Compressive Strain of La Induced in ZnO Nanorods by Interstitial Site Passivation for Enhanced Charge Carrier Transport Mechanism

Zinc oxide (ZnO) nanorods (NRs) doped with lanthanum (La) were synthesized via a low-temperature 90 °C hydrothermal method to investigate defect passivation and charge transport enhancement. Structural and spectroscopic characterization reveals that La³⁺ preferentially adsorbs at ZnO surfaces and grain boundaries, inducing compressive strain that suppresses defect formation without lattice substitution. Morphological studies demonstrate improved surface uniformity in La-doped NRs, while Raman spectroscopy shows reduced defect-related modes at 1 mol % La doping. XPS analysis confirms interfacial La³⁺ localization through characteristic 3.5 eV satellite features and minimal binding energy shifts of merely 0.2 eV. The optimal 1 mol % La-doped ZnO exhibits a conductivity of 5.46 S/m at 3.25 eV bandgap with a 4.6% improvement over high-temperature (>300 °C) synthesized La-ZnO references.
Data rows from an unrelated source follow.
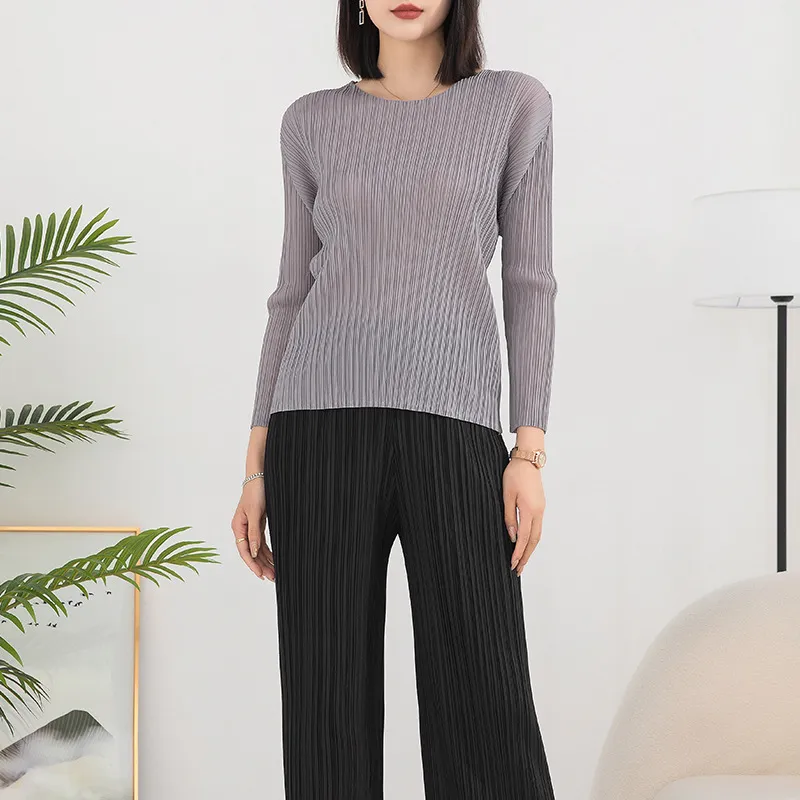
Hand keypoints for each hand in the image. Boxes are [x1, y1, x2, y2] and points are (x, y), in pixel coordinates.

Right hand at [231, 480, 274, 581]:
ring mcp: (250, 527)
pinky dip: (267, 551)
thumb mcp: (254, 513)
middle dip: (261, 566)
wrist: (260, 477)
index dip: (252, 564)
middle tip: (272, 577)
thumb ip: (254, 533)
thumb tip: (252, 552)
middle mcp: (243, 529)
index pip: (244, 551)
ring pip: (257, 549)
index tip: (261, 574)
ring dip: (265, 560)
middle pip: (251, 553)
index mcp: (238, 527)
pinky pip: (261, 542)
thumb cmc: (255, 492)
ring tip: (274, 572)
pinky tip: (274, 559)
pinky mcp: (258, 524)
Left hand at [502, 457, 544, 575]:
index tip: (513, 564)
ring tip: (522, 561)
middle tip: (518, 570)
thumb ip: (509, 516)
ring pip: (537, 535)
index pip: (524, 537)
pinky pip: (537, 527)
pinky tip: (525, 544)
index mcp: (529, 510)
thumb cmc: (515, 474)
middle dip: (526, 556)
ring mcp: (541, 509)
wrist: (528, 460)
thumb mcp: (506, 495)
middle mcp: (538, 512)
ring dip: (529, 549)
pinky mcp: (540, 506)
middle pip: (534, 540)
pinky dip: (532, 539)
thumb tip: (512, 535)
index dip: (518, 553)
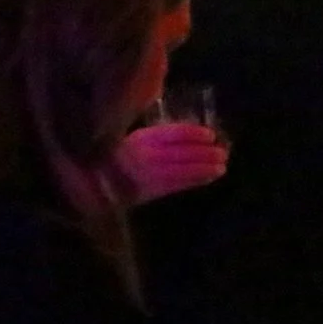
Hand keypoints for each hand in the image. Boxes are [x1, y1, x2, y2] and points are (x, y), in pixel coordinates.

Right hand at [113, 122, 227, 202]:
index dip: (194, 134)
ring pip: (184, 170)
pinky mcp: (153, 190)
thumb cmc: (121, 155)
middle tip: (223, 152)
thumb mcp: (137, 138)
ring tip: (222, 167)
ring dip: (206, 169)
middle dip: (206, 153)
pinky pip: (179, 185)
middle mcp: (147, 154)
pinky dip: (196, 180)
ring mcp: (150, 173)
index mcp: (142, 138)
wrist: (99, 181)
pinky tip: (209, 177)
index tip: (210, 134)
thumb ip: (160, 136)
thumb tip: (193, 135)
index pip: (174, 133)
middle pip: (183, 153)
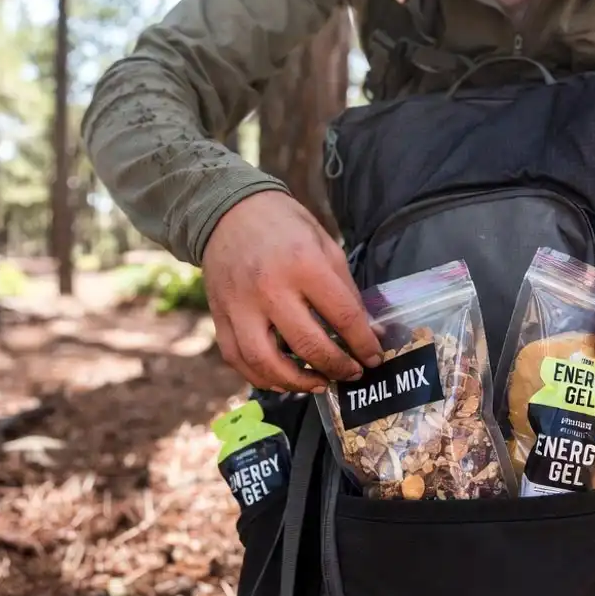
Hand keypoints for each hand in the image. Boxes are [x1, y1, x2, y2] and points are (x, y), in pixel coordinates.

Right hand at [203, 190, 382, 391]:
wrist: (228, 211)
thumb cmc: (284, 226)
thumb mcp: (324, 245)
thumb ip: (346, 289)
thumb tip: (370, 331)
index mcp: (303, 264)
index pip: (342, 315)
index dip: (364, 343)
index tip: (375, 357)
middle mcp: (269, 288)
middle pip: (308, 344)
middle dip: (338, 367)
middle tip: (353, 373)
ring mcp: (239, 306)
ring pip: (267, 363)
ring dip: (298, 383)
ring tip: (321, 384)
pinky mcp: (219, 316)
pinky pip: (238, 360)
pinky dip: (262, 378)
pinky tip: (284, 380)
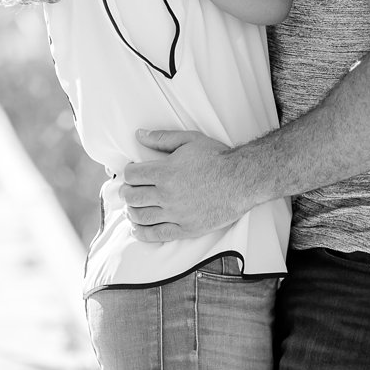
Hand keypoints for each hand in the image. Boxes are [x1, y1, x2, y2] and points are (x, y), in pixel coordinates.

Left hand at [120, 129, 249, 240]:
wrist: (242, 180)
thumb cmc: (217, 158)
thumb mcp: (190, 140)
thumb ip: (162, 138)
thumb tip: (139, 135)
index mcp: (165, 172)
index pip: (132, 175)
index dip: (128, 172)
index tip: (132, 172)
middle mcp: (167, 194)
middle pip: (132, 197)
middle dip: (127, 192)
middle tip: (129, 190)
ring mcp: (176, 214)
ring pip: (141, 217)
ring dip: (131, 212)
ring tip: (133, 208)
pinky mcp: (186, 229)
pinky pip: (157, 235)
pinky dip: (142, 233)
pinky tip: (137, 229)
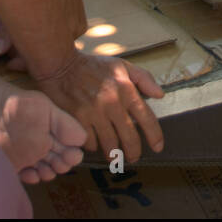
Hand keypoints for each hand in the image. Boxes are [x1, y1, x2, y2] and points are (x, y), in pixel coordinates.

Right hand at [36, 51, 164, 162]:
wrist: (60, 64)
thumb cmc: (92, 66)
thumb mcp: (121, 65)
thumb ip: (143, 78)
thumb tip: (160, 95)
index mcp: (126, 89)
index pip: (147, 119)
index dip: (155, 136)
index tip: (157, 147)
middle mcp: (113, 103)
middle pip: (130, 138)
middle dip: (134, 152)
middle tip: (133, 158)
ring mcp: (94, 112)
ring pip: (110, 145)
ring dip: (113, 153)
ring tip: (113, 155)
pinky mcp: (77, 120)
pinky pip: (90, 143)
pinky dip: (92, 145)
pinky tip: (93, 142)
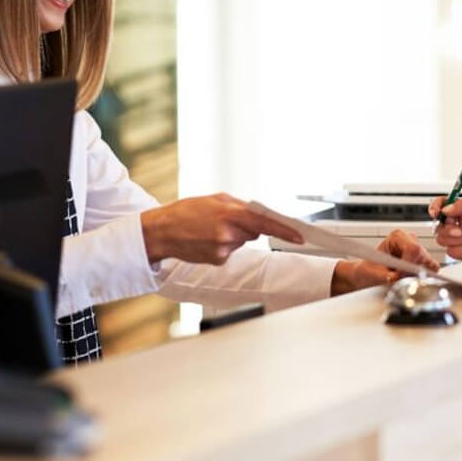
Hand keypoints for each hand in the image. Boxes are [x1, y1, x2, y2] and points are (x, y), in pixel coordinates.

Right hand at [140, 193, 303, 264]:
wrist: (162, 231)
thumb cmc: (186, 211)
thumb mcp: (214, 199)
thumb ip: (239, 206)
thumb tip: (259, 214)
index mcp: (229, 213)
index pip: (265, 223)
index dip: (285, 230)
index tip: (300, 236)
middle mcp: (228, 233)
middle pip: (254, 232)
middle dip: (246, 226)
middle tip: (224, 220)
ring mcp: (223, 249)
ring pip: (241, 242)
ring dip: (232, 236)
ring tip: (210, 229)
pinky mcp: (218, 260)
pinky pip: (231, 252)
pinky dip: (223, 246)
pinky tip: (206, 240)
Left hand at [330, 230, 439, 295]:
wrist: (370, 272)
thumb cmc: (371, 269)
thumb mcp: (376, 273)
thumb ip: (387, 276)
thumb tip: (397, 277)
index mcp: (397, 236)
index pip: (412, 248)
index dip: (408, 264)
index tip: (399, 275)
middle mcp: (410, 239)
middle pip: (421, 255)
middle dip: (412, 270)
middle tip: (398, 277)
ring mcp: (418, 248)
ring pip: (428, 262)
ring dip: (417, 273)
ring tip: (401, 276)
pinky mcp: (424, 259)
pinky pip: (432, 267)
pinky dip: (425, 275)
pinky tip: (412, 278)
While pristine ZnO shows higher absolute conductivity, these results demonstrate that low-temperature hydrothermal processing can achieve comparable electronic property enhancement to conventional high-temperature methods. This work provides fundamental insights into interfacial doping strategies for ZnO-based materials, with potential implications for optoelectronic applications.